‘Science is fun and it should be fun’
Cross-Canada tour encourages students to check out the sciences
A travelling exhibition of scientific wonder arrived in Cape Breton with a big-name guest thrown in for good measure.
Nobel Prize-winning physicist Art McDonald, a Sydney native who achieved world-wide scientific acclaim for his work on neutrino (tiny subatomic particles) oscillation, spent a couple of hours mingling with local high school students at Monday’s Power of Ideas exhibit at Cape Breton University.
“Science is fun and it should be fun,” said McDonald, who spent part of his time encouraging young female students to consider a so-called STEM (science, technology, engineering and mathematics) education.
While not all of the students bused to the university to take in the exhibit were aware they were in the presence of a scientific giant, there were some who did.
Joshua Cameron, a Grade 12 at the Breton Education Centre in New Waterford, made it a point to meet McDonald and to shake his hand.
“I’m planning to go into medicine, to be a doctor, but I really wanted to meet him (McDonald) — I guess I am interested in better understanding the universe and the world we live in,” said the New Waterford teen.
The cross-Canada tour, selected by the Department of Canadian Heritage as a Canada 150 Signature initiative, is a presentation of the Perimeter Institute for Theoretical Physics and has been on the go since January. By the time the tour wraps up it will have visited more than 60 communities across the country.
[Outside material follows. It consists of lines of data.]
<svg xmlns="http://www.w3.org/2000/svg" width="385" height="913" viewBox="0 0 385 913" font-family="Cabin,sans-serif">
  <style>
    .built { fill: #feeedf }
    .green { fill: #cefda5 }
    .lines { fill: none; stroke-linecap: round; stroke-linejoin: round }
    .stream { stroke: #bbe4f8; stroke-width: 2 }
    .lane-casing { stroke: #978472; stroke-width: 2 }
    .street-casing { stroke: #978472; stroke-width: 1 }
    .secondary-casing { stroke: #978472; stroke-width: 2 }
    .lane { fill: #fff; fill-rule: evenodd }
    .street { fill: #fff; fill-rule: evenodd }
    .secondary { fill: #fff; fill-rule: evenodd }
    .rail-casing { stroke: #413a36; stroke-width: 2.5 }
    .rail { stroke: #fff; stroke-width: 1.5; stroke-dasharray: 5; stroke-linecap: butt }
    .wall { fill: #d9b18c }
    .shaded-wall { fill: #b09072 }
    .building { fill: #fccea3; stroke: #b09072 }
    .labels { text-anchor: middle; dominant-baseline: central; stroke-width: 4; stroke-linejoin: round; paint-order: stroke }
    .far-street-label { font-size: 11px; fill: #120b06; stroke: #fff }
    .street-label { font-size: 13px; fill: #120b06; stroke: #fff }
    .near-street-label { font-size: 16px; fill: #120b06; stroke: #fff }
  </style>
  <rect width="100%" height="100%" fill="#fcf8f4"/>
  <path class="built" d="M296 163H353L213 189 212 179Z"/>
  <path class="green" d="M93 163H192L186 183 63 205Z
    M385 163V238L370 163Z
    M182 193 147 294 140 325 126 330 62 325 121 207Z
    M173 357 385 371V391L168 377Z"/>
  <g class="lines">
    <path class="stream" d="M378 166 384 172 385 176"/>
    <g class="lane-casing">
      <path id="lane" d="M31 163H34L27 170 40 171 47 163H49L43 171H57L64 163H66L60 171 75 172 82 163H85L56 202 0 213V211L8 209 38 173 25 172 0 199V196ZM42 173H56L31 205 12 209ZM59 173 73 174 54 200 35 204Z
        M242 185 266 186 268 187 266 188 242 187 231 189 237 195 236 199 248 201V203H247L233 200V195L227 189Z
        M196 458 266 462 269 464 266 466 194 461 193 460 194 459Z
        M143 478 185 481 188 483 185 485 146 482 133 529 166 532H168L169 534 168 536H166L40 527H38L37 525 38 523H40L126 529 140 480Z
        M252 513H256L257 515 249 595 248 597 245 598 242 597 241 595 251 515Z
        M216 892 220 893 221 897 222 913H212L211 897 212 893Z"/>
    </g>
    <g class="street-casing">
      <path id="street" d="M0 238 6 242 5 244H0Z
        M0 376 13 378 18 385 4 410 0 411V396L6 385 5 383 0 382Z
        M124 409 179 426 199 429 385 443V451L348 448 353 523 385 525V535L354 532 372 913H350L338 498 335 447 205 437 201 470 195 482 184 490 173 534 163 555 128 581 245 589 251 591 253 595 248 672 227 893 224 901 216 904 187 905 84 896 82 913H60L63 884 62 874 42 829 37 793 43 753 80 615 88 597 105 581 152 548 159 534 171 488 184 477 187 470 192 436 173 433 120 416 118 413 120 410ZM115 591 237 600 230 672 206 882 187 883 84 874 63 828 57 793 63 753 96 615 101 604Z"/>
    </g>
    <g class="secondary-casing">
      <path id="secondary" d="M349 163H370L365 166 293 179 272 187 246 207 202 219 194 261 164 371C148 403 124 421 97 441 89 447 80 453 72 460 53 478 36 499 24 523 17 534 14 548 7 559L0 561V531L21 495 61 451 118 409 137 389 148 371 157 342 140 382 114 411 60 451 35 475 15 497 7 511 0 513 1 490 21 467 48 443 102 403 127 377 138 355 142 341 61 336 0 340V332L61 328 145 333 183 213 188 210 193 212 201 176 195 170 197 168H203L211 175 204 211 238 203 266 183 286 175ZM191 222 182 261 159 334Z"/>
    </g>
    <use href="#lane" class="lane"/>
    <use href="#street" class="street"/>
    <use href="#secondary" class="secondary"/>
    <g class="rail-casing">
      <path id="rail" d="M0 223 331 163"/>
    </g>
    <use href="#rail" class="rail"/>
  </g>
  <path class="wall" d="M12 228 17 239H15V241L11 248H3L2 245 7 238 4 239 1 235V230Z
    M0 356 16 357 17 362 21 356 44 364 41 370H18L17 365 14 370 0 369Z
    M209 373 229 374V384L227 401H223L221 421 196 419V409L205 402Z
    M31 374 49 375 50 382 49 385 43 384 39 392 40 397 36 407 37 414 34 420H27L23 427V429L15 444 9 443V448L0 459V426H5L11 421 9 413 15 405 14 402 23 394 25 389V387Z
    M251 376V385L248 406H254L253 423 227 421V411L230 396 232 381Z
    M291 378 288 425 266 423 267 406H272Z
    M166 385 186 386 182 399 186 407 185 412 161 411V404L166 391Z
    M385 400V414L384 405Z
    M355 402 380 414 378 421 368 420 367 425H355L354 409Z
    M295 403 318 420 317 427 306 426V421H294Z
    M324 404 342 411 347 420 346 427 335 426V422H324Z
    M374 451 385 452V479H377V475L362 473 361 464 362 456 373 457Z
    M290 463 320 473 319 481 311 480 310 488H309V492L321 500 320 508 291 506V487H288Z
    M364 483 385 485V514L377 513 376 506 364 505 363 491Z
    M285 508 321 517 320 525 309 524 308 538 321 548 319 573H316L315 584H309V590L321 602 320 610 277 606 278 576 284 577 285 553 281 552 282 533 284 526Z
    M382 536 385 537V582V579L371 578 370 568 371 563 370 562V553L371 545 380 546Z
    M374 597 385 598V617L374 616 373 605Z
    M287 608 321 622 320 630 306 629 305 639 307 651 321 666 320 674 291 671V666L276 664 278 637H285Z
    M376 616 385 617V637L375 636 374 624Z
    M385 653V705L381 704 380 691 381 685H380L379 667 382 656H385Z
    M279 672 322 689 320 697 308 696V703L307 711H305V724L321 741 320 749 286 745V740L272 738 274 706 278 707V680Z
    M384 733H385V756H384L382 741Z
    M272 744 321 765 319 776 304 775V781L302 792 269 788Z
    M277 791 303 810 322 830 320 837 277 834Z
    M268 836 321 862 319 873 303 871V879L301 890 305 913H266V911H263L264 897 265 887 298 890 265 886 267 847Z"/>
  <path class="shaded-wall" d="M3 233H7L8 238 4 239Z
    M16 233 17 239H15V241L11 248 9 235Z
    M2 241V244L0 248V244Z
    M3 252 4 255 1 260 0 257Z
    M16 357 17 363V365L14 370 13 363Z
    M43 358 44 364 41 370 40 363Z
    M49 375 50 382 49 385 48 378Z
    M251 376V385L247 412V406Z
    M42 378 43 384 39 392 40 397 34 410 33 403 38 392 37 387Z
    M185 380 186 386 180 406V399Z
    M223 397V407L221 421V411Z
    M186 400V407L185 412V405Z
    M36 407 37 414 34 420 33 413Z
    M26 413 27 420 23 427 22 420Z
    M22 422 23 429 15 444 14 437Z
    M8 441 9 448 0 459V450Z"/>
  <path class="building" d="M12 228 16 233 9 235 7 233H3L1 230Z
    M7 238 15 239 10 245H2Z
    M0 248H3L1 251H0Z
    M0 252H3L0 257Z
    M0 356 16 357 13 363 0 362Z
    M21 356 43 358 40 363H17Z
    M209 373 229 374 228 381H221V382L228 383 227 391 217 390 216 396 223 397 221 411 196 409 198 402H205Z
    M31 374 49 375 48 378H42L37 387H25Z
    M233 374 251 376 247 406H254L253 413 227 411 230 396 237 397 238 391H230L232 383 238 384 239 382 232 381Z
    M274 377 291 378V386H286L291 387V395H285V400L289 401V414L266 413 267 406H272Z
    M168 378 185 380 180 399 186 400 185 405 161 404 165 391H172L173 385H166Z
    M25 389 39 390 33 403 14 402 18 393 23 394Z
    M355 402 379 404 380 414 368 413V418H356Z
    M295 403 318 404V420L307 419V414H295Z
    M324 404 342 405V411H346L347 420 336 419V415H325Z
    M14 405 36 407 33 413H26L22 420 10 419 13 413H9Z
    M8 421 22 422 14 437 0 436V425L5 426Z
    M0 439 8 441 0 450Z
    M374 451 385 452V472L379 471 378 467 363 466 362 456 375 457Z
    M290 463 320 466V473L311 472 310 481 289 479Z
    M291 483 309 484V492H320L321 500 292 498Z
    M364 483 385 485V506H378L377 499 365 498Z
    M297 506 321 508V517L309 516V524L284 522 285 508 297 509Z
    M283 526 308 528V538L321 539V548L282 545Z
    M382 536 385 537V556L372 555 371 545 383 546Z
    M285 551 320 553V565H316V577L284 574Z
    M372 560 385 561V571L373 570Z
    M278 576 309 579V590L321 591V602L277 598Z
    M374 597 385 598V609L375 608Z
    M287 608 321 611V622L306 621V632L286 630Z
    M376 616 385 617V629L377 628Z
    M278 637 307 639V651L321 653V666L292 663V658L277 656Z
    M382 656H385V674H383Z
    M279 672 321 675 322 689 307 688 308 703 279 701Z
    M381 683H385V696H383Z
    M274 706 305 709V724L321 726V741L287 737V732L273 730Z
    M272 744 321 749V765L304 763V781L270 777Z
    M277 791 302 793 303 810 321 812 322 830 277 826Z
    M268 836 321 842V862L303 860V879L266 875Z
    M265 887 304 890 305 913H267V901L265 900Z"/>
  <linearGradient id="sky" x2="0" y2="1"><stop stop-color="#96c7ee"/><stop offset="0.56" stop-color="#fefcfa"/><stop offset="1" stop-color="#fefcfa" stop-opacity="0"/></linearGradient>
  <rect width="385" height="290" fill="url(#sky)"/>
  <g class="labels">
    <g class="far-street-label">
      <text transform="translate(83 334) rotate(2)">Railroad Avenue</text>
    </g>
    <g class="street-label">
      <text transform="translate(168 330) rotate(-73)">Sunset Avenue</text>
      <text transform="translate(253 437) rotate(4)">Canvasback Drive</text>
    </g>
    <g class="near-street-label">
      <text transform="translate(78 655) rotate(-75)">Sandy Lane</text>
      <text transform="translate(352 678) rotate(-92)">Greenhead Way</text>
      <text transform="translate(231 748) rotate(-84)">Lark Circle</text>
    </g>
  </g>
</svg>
The Power of Ideas exhibition features a number of interactive displays that introduce people to various aspects of science through practical and entertaining methods, including a ‘Spaghettification’ mirror that distorts the image of the person gazing into the looking glass.
The exhibit’s next stop is New Glasgow, where it will be displayed on Friday at the public library. The tour then moves on to Dr. John Hugh Gillis High School in Antigonish, Oct. 2-3, St. Mary’s Bay Academy in Weymouth, Oct. 5-6, and the Discovery Centre in Halifax, Oct. 11-15.